Lviv-Warsaw School ( Polish. Szkoła lwowsko-warszawska ) is the Polish direction in logical positivism , at the origins of which stood Kazimir Twardowski - a student of Franz Brentano .
Content
History
Originally formed in Lviv , when he was still Austrian . After Poland gained independence in 1918, the center of the school moved to Warsaw. The birthday of the school is considered to be October 15, 1895, when Twardowski received the Department of Philosophy at Lviv University (on this day he delivered the first introductory lecture on philosophy). In the 1930s, the Lviv-Warsaw school developed under the strong influence of the Vienna Circle of Neopositivism . With the outbreak of World War II and the occupation of Poland by German troops ( 1939 ), the school as a whole ceases to exist.
Teaching
The main ideas of the school were the premise that philosophy is a science , and the meaning and meaning of the term are determined by the way it is used and have a conventional nature . Truth in the school was considered only such a judgment which affirmed the existence of an object if it really existed, and denied if it did not exist [1] . One of the features of the school was reism - the belief that only things exist [2] . Reism arose as a result of Kotarbinsky's doubts about the existence of properties. In ethics, Kotarbinsky distinguished moral deontology (how to live in such a way as to be called a decent person), the theory of effective action ( praxeology ) and the doctrine of happiness (felicitology). The empirical basis of ethics is moral evidence.
Representatives
- Kazimierz Aydukevich
- Tadeusz Kotarbinsky
- Stanislav Lesnevsky
- Yan Lukasevich
- Alfred Tarski
- Stanislav Yaskovsky
Notes
Literature
- Alfimova J.P. Historical outline of the dispute about universals in the Lviv-Warsaw school // " Questions of Philosophy ". 2012.
- Vasyukov V. L. , Porus V. N. Lviv-Warsaw School // New Philosophical Encyclopedia / Institute of Philosophy of the Russian Academy of Sciences ; Nat social science fund; Pres scientific ed. Council V. S. Styopin , alternate representatives: A. A. Huseynov , G. Yu. Semigin , school. sec. A.P. Ogurtsov . - 2nd ed., Rev. and extra. - M .: Thought , 2010 .-- ISBN 978-5-244-01115-9 .
- Lviv-Warsaw school / Vasyukov V. L. , Porus V. N. // Lomonosov - Manizer. - M .: Great Russian Encyclopedia, 2011. - P. 195—196. - (The Big Russian Encyclopedia : [in 35 vols.] / Ch. Ed. Yu. S. Osipov ; 2004—2017, vol. 18). - ISBN 978-5-85270-351-4 .
- Dombrowski B.T. Lviv-Warsaw School of Philosophy (1895−1939) - Lviv: IPPMM , 1989 .-- 68 p. (Prep. Academy of Sciences of the Ukrainian SSR, Inst. Prikl. Probl. Mechanics and mathematics; N 30-89).
- Lviv-Warsaw School // Philosophical Dictionary / Ed. I.T. Frolova . - 4th ed. - M .: Politizdat , 1981. - 445 p.

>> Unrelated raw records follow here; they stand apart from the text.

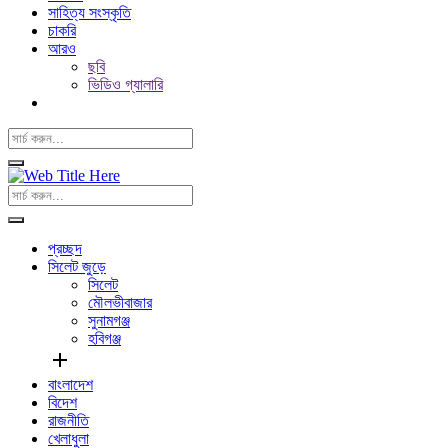
সাহিত্য সংস্কৃতি
চাকরি
আরও
ছবি
ভিডিও গ্যালারি
প্রচ্ছদ
সিলেট জুড়ে
সিলেট
মৌলভীবাজার
সুনামগঞ্জ
হবিগঞ্জ
add
বাংলাদেশ
বিদেশ
রাজনীতি
খেলাধুলা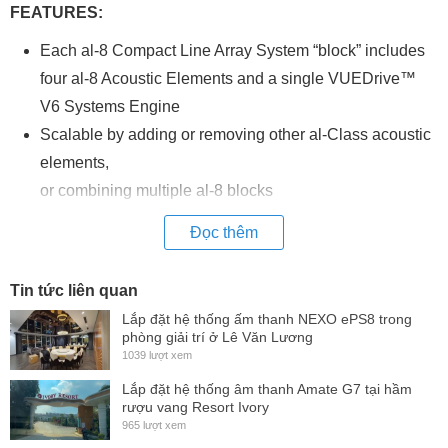
FEATURES:
Each al-8 Compact Line Array System “block” includes
four al-8 Acoustic Elements and a single VUEDrive™
V6 Systems Engine
Scalable by adding or removing other al-Class acoustic
elements,
or combining multiple al-8 blocks
Onboard SystemVUE™ networking
Đọc thêm
Integrated flying hardware allows quick assembly of
arrays of up to 16 elements per flybar
Tin tức liên quan
Optional flying and transport accessories available
Lắp đặt hệ thống ấm thanh NEXO ePS8 trong
The al-8 can be used as elements in complex CST™
phòng giải trí ở Lê Văn Lương
1039 lượt xem
Hybrid Array along with al-12’s and al-4’s
Lắp đặt hệ thống âm thanh Amate G7 tại hầm
rượu vang Resort Ivory
965 lượt xem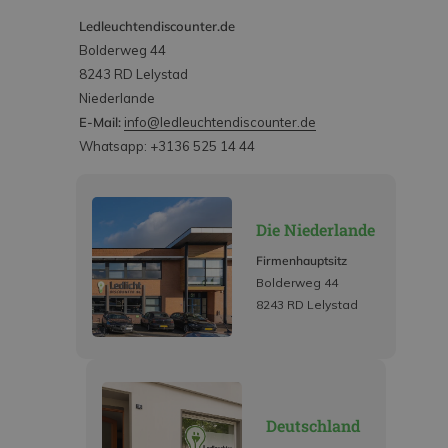
Ledleuchtendiscounter.de
Bolderweg 44
8243 RD Lelystad
Niederlande
E-Mail:
info@ledleuchtendiscounter.de
Whatsapp: +3136 525 14 44
Die Niederlande
Firmenhauptsitz
Bolderweg 44
8243 RD Lelystad
Deutschland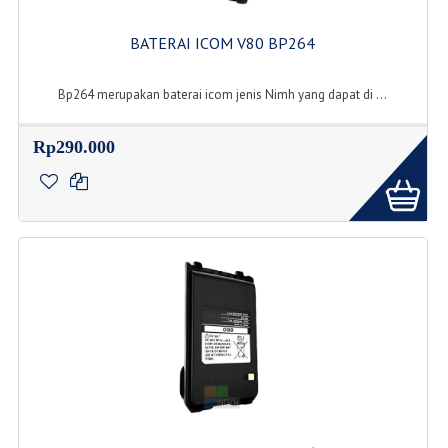
BATERAI ICOM V80 BP264
Bp264 merupakan baterai icom jenis Nimh yang dapat di ...
Rp290.000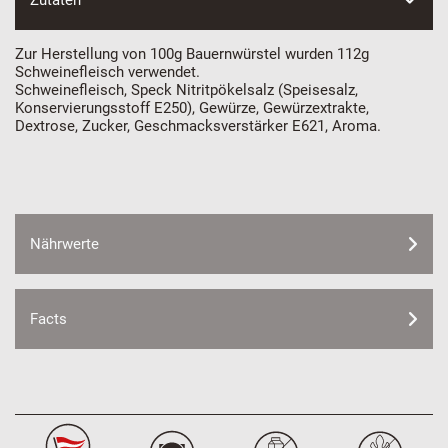
Zutaten
Zur Herstellung von 100g Bauernwürstel wurden 112g
Schweinefleisch verwendet.
Schweinefleisch, Speck Nitritpökelsalz (Speisesalz,
Konservierungsstoff E250), Gewürze, Gewürzextrakte,
Dextrose, Zucker, Geschmacksverstärker E621, Aroma.
Nährwerte
Facts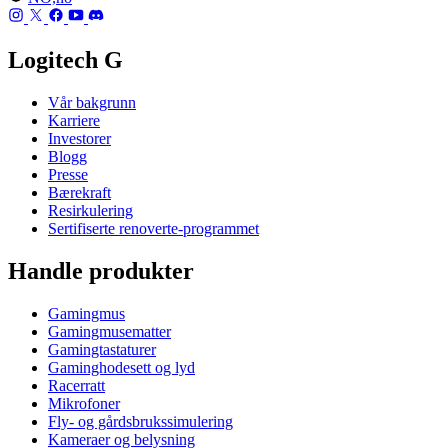
Logitech G
Vår bakgrunn
Karriere
Investorer
Blogg
Presse
Bærekraft
Resirkulering
Sertifiserte renoverte-programmet
Handle produkter
Gamingmus
Gamingmusematter
Gamingtastaturer
Gaminghodesett og lyd
Racerratt
Mikrofoner
Fly- og gårdsbrukssimulering
Kameraer og belysning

- Lukasevich Ya. Aristotelian syllogistics from the point of view of modern formal logic. - M .: Publishing house of foreign literature , 1959.
- Tarski A. Introduction to the logic and methodology of the deductive sciences. - M .: GIIL , 1948;
- Tvardovsky K. Logico-philosophical and psychological research. - M. , 1997;
- Twardowski K. Lviv-Warsaw School of Philosophy
- Studies of the analytical heritage of the Lviv-Warsaw school. Vol. 1 / ed. V. L. Vasyukova - St. Petersburg. : Publishing House "Mir", 2006. - ISBN 5-98846-022-4 .
- Philosophy and logic of the Lviv-Warsaw school. - M. , 1999;
- Woleński J. Filozoficzna szkola lwowsko-warszawska. - Warszawa, 1985.